• **Your instructions**:
Return copies of the lines below that mention "output".

• **Material for this task**:
/---

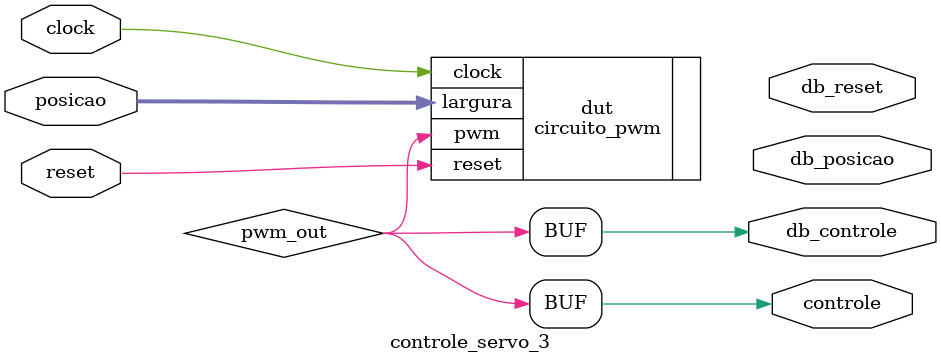
<source format=v>
module controle_servo_3 (
 input clock,
 input reset,
 input [2:0] posicao,
 output controle,
 output db_reset,
 output [2:0] db_posicao,
 output db_controle
);

wire pwm_out;

circuito_pwm #(    
     .conf_periodo(1000000),    // T = 20ms 
     .largura_000(35000),       // 35000 -> 0,7ms -> 20o
     .largura_001(45700),       // 45700 -> 0,914ms -> 40o
     .largura_010(56450),       // 56450 -> 1,129ms -> 60o
     .largura_011(67150),       // 67150 -> 1,343ms -> 80o
     .largura_100(77850),       // 77850 -> 1,557ms -> 100o
     .largura_101(88550),       // 88550 -> 1,771ms -> 120o
     .largura_110(99300),       // 99300 -> 1,986ms -> 140o
     .largura_111(110000)      // 110000 -> 2,2ms -> 160o
) dut (
    .clock(clock),
    .reset(reset),
    .largura(posicao),
    .pwm(pwm_out)
);

assign controle = pwm_out;
assign db_controle = pwm_out;


endmodule
</source>
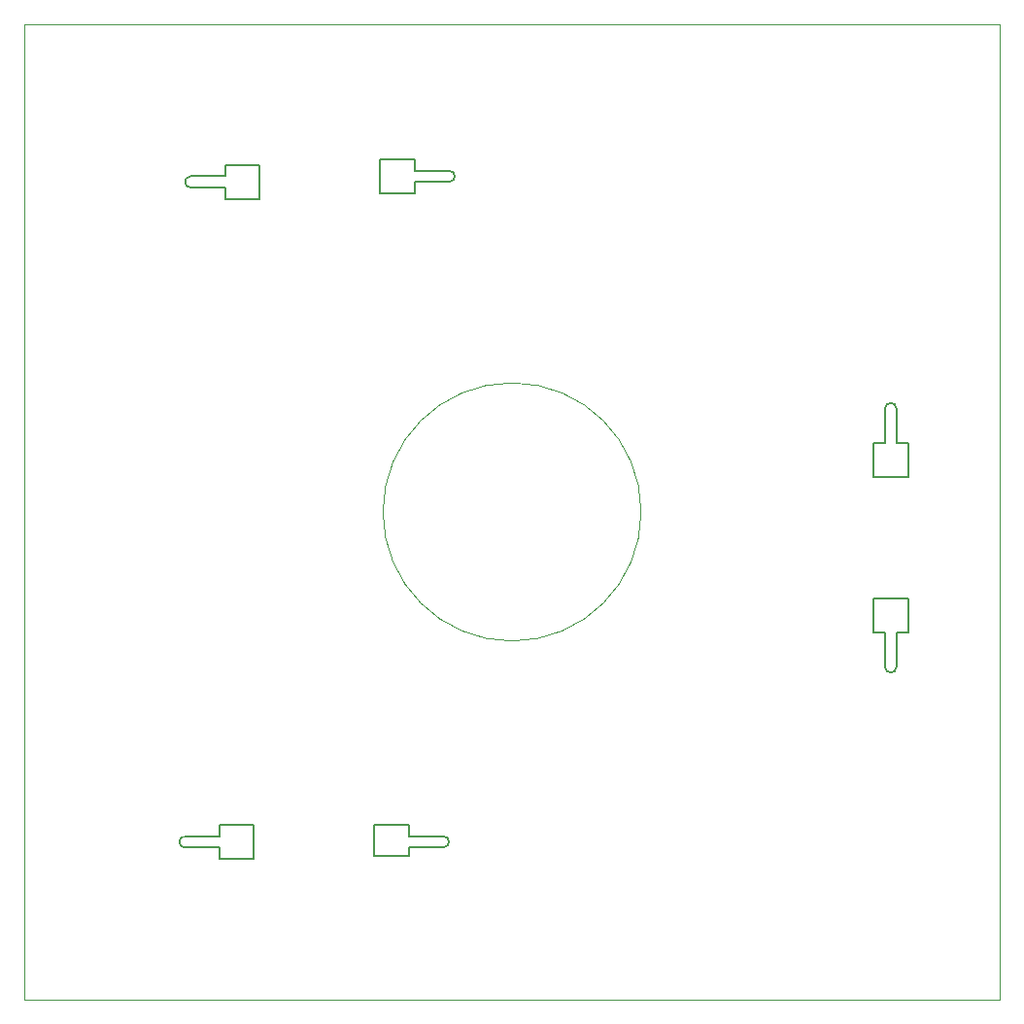
<source format=gm1>
G04 #@! TF.FileFunction,Profile,NP*
%FSLAX46Y46*%
G04 Gerber Fmt 4.6, Leading zero omitted, Abs format (unit mm)*
G04 Created by KiCad (PCBNEW 4.0.2+dfsg1-stable) date tor 18 maj 2017 17:38:11*
%MOMM*%
G01*
G04 APERTURE LIST*
%ADD10C,0.100000*%
%ADD11C,0.150000*%
%ADD12C,0.001000*%
G04 APERTURE END LIST*
D10*
D11*
X91500000Y-72250000D02*
X91500000Y-71250000D01*
X132500000Y-91000000D02*
X132500000Y-94000000D01*
X133500000Y-91000000D02*
G75*
G03X132500000Y-91000000I-500000J0D01*
G01*
X133500000Y-94000000D02*
X133500000Y-91000000D01*
X134500000Y-94000000D02*
X133500000Y-94000000D01*
X132500000Y-94000000D02*
X131500000Y-94000000D01*
X131500000Y-94000000D02*
X131500000Y-97000000D01*
X131500000Y-97000000D02*
X134500000Y-97000000D01*
X134500000Y-97000000D02*
X134500000Y-94000000D01*
X132500000Y-113500000D02*
X132500000Y-110500000D01*
X133500000Y-113500000D02*
G75*
G02X132500000Y-113500000I-500000J0D01*
G01*
X133500000Y-110500000D02*
X133500000Y-113500000D01*
X134500000Y-110500000D02*
X133500000Y-110500000D01*
X132500000Y-110500000D02*
X131500000Y-110500000D01*
X131500000Y-110500000D02*
X131500000Y-107500000D01*
X131500000Y-107500000D02*
X134500000Y-107500000D01*
X134500000Y-107500000D02*
X134500000Y-110500000D01*
X75000000Y-70750000D02*
X75000000Y-69750000D01*
X78000000Y-69750000D02*
X78000000Y-72750000D01*
X78000000Y-72750000D02*
X75000000Y-72750000D01*
X75000000Y-72750000D02*
X75000000Y-71750000D01*
X75000000Y-69750000D02*
X78000000Y-69750000D01*
X72000000Y-70750000D02*
X75000000Y-70750000D01*
X75000000Y-71750000D02*
X72000000Y-71750000D01*
X72000000Y-71750000D02*
G75*
G02X72000000Y-70750000I0J500000D01*
G01*
X91500000Y-70250000D02*
X91500000Y-69250000D01*
X88500000Y-69250000D02*
X88500000Y-72250000D01*
X88500000Y-72250000D02*
X91500000Y-72250000D01*
X91500000Y-69250000D02*
X88500000Y-69250000D01*
X94500000Y-70250000D02*
X91500000Y-70250000D01*
X91500000Y-71250000D02*
X94500000Y-71250000D01*
X94500000Y-71250000D02*
G75*
G03X94500000Y-70250000I0J500000D01*
G01*
X94000000Y-129250000D02*
G75*
G03X94000000Y-128250000I0J500000D01*
G01*
X71500000Y-128250000D02*
G75*
G03X71500000Y-129250000I0J-500000D01*
G01*
X77500000Y-130250000D02*
X77500000Y-127250000D01*
X74500000Y-130250000D02*
X77500000Y-130250000D01*
X74500000Y-129250000D02*
X74500000Y-130250000D01*
X71500000Y-129250000D02*
X74500000Y-129250000D01*
X74500000Y-128250000D02*
X71500000Y-128250000D01*
X74500000Y-127250000D02*
X74500000Y-128250000D01*
X77500000Y-127250000D02*
X74500000Y-127250000D01*
X88000000Y-130000000D02*
X88000000Y-127250000D01*
X91000000Y-130000000D02*
X88000000Y-130000000D01*
X91000000Y-129250000D02*
X91000000Y-130000000D01*
X94000000Y-129250000D02*
X91000000Y-129250000D01*
X91000000Y-128250000D02*
X94000000Y-128250000D01*
X91000000Y-127250000D02*
X91000000Y-128250000D01*
X88000000Y-127250000D02*
X91000000Y-127250000D01*
D12*
X111250000Y-100000000D02*
G75*
G03X111250000Y-100000000I-11250000J0D01*
G01*
X57500000Y-142500000D02*
X57500000Y-57500000D01*
X142500000Y-142500000D02*
X57500000Y-142500000D01*
X142500000Y-57500000D02*
X142500000Y-142500000D01*
X57500000Y-57500000D02*
X142500000Y-57500000D01*
M02*

</source>
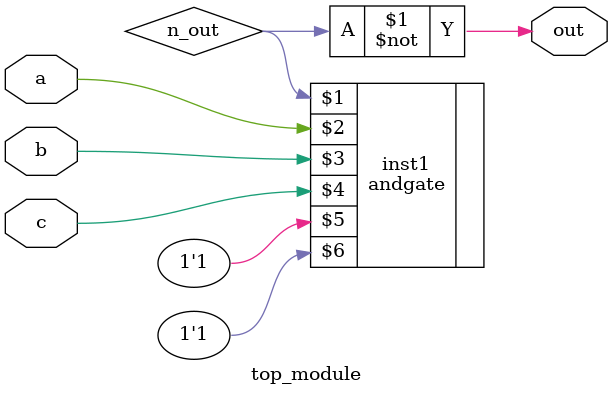
<source format=v>
module top_module (input a, input b, input c, output out);//
    
    wire n_out;
    andgate inst1 ( n_out, a, b, c, 1'b1, 1'b1 );
    assign out = ~ n_out;

endmodule

</source>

\---

• **Solution to this task**:
 output controle,
 output db_reset,
 output [2:0] db_posicao,
 output db_controle
module top_module (input a, input b, input c, output out);//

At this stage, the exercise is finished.